PLATTSBURGH — With a final recommendation looming, area residents still have time to weigh in on three proposals to study the Lake Champlain and Richelieu River watershed.
It has been almost two years since damaging spring flooding sent water gushing over the shores of Lake Champlain and its tributaries, destroying thousands of homes across New York, Vermont and Quebec and leaving millions of dollars of destruction in its wake.
The widespread devastation of the 2011 thaw prompted U.S. and Canadian governments to request an International Joint Commission recommendation for a comprehensive study about the impact of rising waters in the watershed and an evaluation of possible mitigation efforts and a cost-benefit analysis.

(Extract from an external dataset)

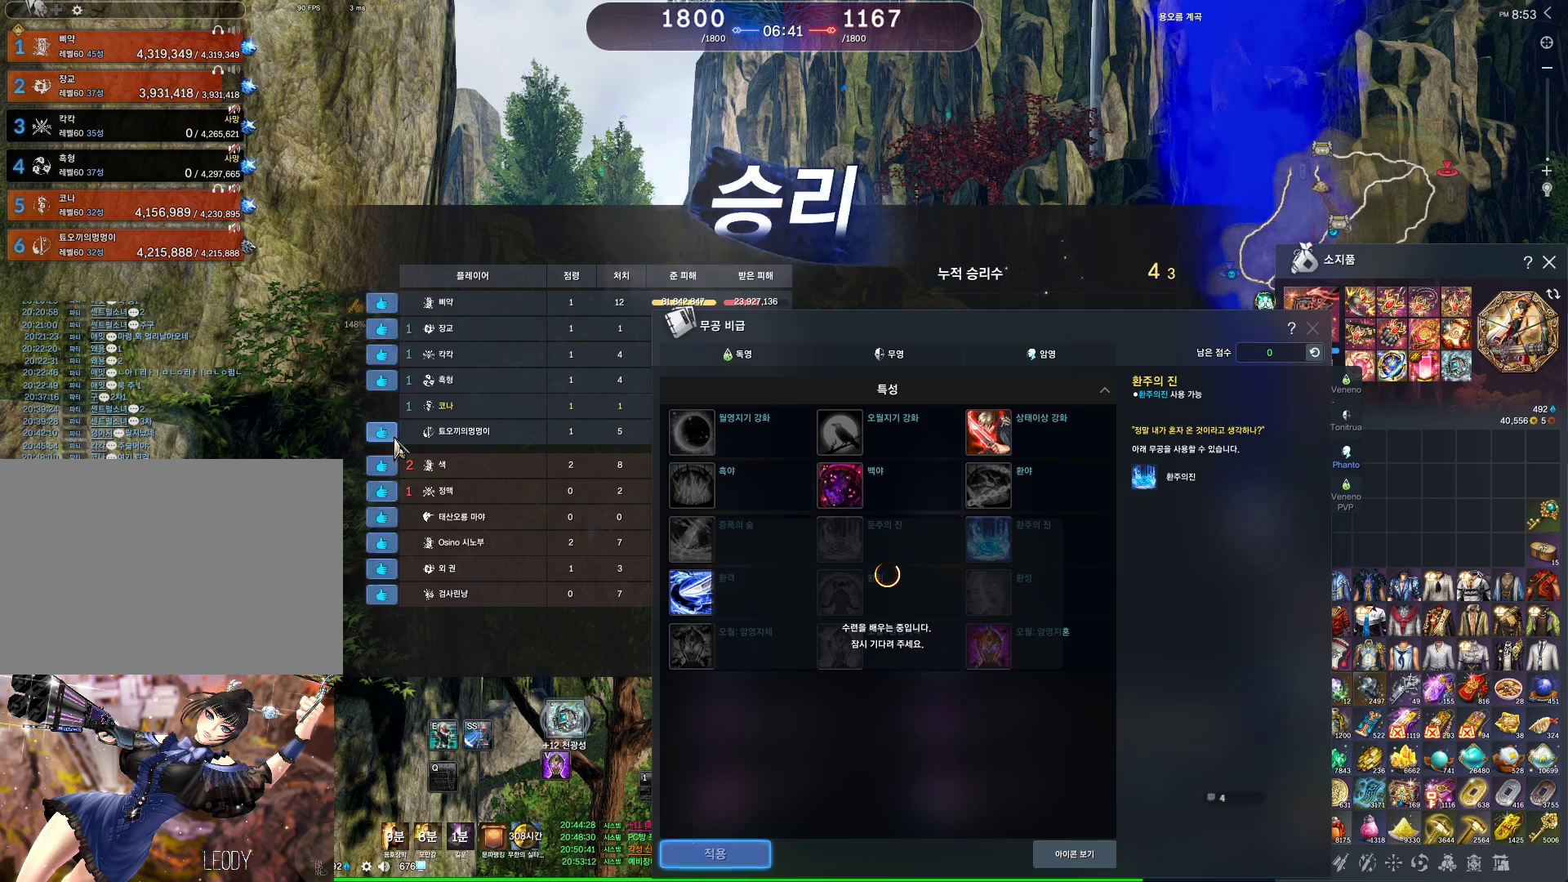
{"keys": [], "mouse": [], "events": []}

The request led to the formation of the International Lake Champlain Richelieu River Work Group, whose members have since spent about a year collaborating with more than 100 experts during a series of workshops and public forums.
They have created three study options to evaluate the causes and impact of past floods, particularly the historic 2011 event; possible flood mitigation measures for the watershed; and the need for real-time flood inundation mapping to help during future events.
With the group’s final recommendation to the International Joint Commission approaching, members of the group once again met with residents across international and state lines to get additional public input on their draft plan of study.
“We’ve been working very hard to create this plan of study ... and we are near the end of finalizing this document,” Work Group Co-chair Jenifer Thalhauser told New York and Vermont residents this week during a joint meeting on the study options.
She said the draft of study, which is near completion, took into consideration the Joint Commission’s directive, expert input and feedback from residents who turned out for a series of public forums in Vermont and Canada last August.